» EXERCISE INSTRUCTIONS
A – According to the blog post on Virginia courting LGBT investors and entrepreneurs, in which city was the May 3, 2010, conference of the Virginia chapter of the American Planning Association held?
B – Continue the blog post on Virginia courting LGBT investors and entrepreneurs, beginning after its final paragraph.

Michael Hamar

Virginia City Solicts LGBT Investors and Entrepreneurs

Filed By Michael Hamar | June 17, 2010 3:00 PM | comments

Filed in: Living, Politics
Tags: creative class, gay tourism, LGBT businesses, LGBT friendly cities

Will Phoebus' Mellen Street be the next Rehobeth Avenue or Duval Street?

While Virginia Governor "Taliban Bob" McDonnell and delusional Virginia AG Ken "Cooch" Cuccinelli endeavor to maintain Virginia's reputation as a non-gay friendly state, fortunately, there are elements within the state that want to change the situation. Indeed, there is growing recognition of the importance of the LGBT community in developing communities and cities that are magnets for what Richard Florida has termed the "creative class."

One example is the May 3, 2010, conference of the Virginia chapter of the American Planning Association held in Norfolk which specifically looked at the importance of LGBT businesses and the LGBT community in the revival of areas such as Norfolk's Ghent, Richmond's Carytown, and the Del Rey area of Alexandria. The conference even included a session on "Being Out . . . and In Business" which included two members of Hampton Roads Business Outreach ("HRBOR"), Virginia's only affiliate of the NGLCC, as panelists.

» INFORMATION
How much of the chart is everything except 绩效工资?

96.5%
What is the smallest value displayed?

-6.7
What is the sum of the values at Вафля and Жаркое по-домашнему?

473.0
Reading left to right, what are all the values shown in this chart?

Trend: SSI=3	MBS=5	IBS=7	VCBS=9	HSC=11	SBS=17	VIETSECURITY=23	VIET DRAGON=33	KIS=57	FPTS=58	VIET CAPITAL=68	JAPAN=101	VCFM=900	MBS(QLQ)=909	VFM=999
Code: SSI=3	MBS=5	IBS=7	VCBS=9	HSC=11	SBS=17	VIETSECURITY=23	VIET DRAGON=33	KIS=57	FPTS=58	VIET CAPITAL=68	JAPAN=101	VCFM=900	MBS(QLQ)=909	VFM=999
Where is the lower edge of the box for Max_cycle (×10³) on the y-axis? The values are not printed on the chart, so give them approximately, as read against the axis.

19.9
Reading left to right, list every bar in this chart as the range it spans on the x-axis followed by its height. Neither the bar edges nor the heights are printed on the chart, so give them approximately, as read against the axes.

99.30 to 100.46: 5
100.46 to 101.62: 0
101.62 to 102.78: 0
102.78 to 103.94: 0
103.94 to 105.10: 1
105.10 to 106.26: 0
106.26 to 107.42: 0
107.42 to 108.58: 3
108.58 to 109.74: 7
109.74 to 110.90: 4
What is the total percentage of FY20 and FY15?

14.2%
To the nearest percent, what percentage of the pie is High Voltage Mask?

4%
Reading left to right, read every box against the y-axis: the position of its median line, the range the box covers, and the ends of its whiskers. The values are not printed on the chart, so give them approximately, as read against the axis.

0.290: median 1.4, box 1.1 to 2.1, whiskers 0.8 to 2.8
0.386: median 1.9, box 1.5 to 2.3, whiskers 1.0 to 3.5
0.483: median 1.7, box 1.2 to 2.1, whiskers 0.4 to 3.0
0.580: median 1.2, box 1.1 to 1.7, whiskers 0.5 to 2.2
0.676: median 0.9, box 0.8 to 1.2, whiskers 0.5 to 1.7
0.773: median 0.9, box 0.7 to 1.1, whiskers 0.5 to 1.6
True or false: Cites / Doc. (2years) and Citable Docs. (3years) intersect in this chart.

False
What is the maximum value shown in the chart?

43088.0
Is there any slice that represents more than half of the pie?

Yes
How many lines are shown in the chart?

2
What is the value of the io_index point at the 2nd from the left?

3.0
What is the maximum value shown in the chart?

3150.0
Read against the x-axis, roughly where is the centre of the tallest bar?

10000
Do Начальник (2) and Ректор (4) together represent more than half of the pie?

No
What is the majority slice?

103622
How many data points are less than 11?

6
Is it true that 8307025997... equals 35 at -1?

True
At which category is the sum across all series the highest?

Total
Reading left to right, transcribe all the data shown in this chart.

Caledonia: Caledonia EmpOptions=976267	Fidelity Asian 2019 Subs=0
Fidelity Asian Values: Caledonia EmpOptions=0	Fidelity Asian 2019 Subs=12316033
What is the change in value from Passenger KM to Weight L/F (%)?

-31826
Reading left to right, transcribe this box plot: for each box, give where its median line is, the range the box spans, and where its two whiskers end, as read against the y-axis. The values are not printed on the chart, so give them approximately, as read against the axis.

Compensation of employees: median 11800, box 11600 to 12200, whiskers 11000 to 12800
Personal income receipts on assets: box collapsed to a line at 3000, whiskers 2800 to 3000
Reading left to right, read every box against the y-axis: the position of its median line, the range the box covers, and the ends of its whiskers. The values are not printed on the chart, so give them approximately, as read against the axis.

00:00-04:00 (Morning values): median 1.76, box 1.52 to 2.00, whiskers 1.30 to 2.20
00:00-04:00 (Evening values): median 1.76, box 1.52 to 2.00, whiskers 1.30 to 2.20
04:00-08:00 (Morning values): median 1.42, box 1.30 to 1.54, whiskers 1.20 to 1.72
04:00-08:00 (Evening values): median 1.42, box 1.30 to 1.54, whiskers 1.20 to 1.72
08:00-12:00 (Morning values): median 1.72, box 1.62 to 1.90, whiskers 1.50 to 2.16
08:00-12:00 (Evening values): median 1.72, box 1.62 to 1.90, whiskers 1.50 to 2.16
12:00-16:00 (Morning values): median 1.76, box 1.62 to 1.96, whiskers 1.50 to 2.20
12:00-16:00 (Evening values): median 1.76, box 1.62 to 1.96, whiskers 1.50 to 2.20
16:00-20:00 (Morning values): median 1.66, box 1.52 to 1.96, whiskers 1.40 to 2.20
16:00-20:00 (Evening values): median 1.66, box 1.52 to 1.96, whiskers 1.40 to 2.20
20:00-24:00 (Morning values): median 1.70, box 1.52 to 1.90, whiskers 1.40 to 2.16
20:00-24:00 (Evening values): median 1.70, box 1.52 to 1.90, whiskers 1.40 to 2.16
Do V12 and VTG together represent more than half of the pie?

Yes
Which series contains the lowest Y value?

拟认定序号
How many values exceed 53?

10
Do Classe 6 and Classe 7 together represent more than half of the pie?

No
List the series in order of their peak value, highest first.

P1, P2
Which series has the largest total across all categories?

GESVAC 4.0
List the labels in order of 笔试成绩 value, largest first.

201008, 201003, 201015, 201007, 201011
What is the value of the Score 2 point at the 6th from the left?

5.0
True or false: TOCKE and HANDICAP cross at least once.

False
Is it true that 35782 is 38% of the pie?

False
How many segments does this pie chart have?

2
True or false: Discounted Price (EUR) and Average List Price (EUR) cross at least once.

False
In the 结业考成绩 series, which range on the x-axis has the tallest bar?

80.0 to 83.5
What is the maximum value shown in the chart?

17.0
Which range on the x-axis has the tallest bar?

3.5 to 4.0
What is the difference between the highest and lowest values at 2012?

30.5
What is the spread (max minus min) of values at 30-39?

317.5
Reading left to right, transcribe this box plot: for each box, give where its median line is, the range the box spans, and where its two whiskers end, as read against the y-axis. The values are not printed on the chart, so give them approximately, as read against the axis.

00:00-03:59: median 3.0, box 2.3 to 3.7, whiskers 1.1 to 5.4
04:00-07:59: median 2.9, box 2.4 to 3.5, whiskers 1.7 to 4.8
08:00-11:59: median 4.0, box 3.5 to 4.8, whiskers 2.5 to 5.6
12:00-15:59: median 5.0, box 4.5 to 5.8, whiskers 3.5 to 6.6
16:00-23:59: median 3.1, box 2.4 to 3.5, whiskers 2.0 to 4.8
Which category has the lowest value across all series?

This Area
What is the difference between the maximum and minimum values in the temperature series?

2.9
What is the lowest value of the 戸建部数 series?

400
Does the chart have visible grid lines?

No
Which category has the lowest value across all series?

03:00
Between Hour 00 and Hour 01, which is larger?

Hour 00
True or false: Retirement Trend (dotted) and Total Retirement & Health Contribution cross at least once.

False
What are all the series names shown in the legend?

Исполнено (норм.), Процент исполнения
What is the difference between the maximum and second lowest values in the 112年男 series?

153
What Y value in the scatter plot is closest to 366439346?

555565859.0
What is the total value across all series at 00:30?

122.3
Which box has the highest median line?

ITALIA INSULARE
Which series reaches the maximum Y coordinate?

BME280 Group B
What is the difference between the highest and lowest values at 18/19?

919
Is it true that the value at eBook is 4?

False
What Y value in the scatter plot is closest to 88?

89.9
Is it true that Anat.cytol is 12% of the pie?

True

» EXPECTED OUTPUTS
A – Norfolk

B –
Now, for the first time to my knowledge a Hampton Roads city has specifically and enthusiastically sought the engagement of the LGBT community and LGBT investors/entrepreneurs in a revitalization effort.

One June 9, 2010 the City of Hampton Department of Economic Development invited HRBOR board members (I was an attendee) to a meeting to review the investment and development opportunities in the Phoebus area of the city. Phoebus, which was a bustling social and entertainment venue during World War II, and a small independent city until 1952, has the potential for pedestrian friendly development like Ghent, Carytown, the historic section of Rehobeth Beach, Old Town Key West and other areas that have become thriving LGBT and artistic centered neighborhoods and/or Phoebus will have increased water front and beach access, increased marina space, plus the continued draw of the Casemate Museum at the 19th century fort and the newly expanded American Theater (pictured right).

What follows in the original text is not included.